Data Start Marker

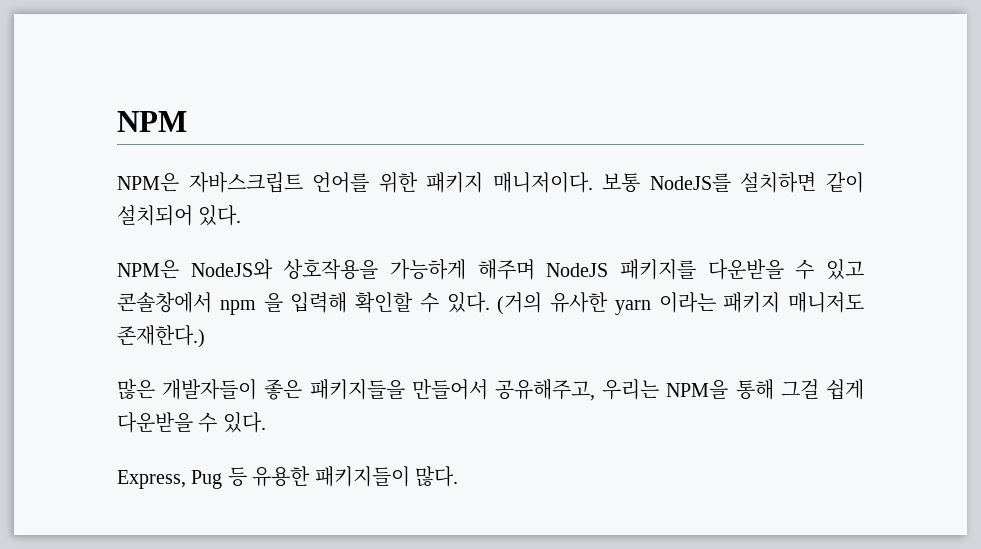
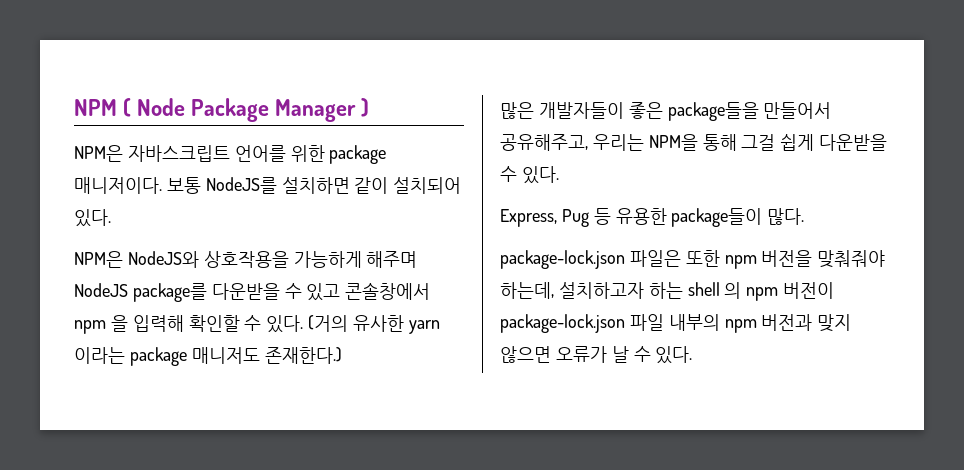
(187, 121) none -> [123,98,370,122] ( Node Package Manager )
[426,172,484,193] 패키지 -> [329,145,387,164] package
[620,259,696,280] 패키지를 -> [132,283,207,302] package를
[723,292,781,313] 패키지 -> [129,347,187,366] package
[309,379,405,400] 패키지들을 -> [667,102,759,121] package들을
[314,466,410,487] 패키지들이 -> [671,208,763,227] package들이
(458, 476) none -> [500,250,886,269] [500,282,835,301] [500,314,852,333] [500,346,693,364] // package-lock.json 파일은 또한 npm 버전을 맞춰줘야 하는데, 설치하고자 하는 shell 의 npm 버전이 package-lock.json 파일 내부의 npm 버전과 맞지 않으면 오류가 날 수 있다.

Data End Marker
Data Start Marker

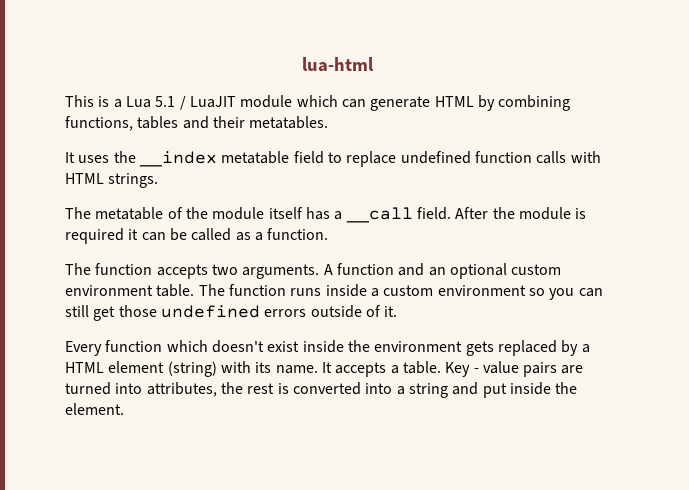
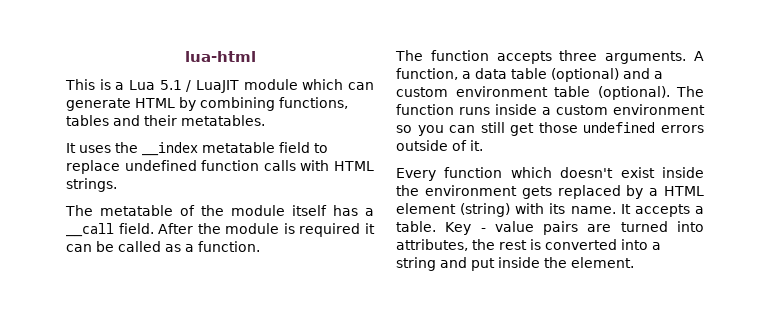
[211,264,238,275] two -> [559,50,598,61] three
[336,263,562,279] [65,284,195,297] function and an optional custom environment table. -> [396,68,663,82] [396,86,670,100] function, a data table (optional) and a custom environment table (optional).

Data End Marker
Data Start Marker

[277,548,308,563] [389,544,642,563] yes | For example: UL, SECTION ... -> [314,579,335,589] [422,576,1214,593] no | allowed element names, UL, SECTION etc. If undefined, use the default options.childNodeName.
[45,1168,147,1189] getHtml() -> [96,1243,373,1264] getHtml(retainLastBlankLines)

Data End Marker

*Goal of the exercise:* Retype the portion of the data above that starts on the line with "[309,379,405,400] 패키지들을 ->" and finishes on the line with "(458, 476) none", including both of those lines.

*Task output:*
[309,379,405,400] 패키지들을 -> [667,102,759,121] package들을
[314,466,410,487] 패키지들이 -> [671,208,763,227] package들이
(458, 476) none -> [500,250,886,269] [500,282,835,301] [500,314,852,333] [500,346,693,364] // package-lock.json 파일은 또한 npm 버전을 맞춰줘야 하는데, 설치하고자 하는 shell 의 npm 버전이 package-lock.json 파일 내부의 npm 버전과 맞지 않으면 오류가 날 수 있다.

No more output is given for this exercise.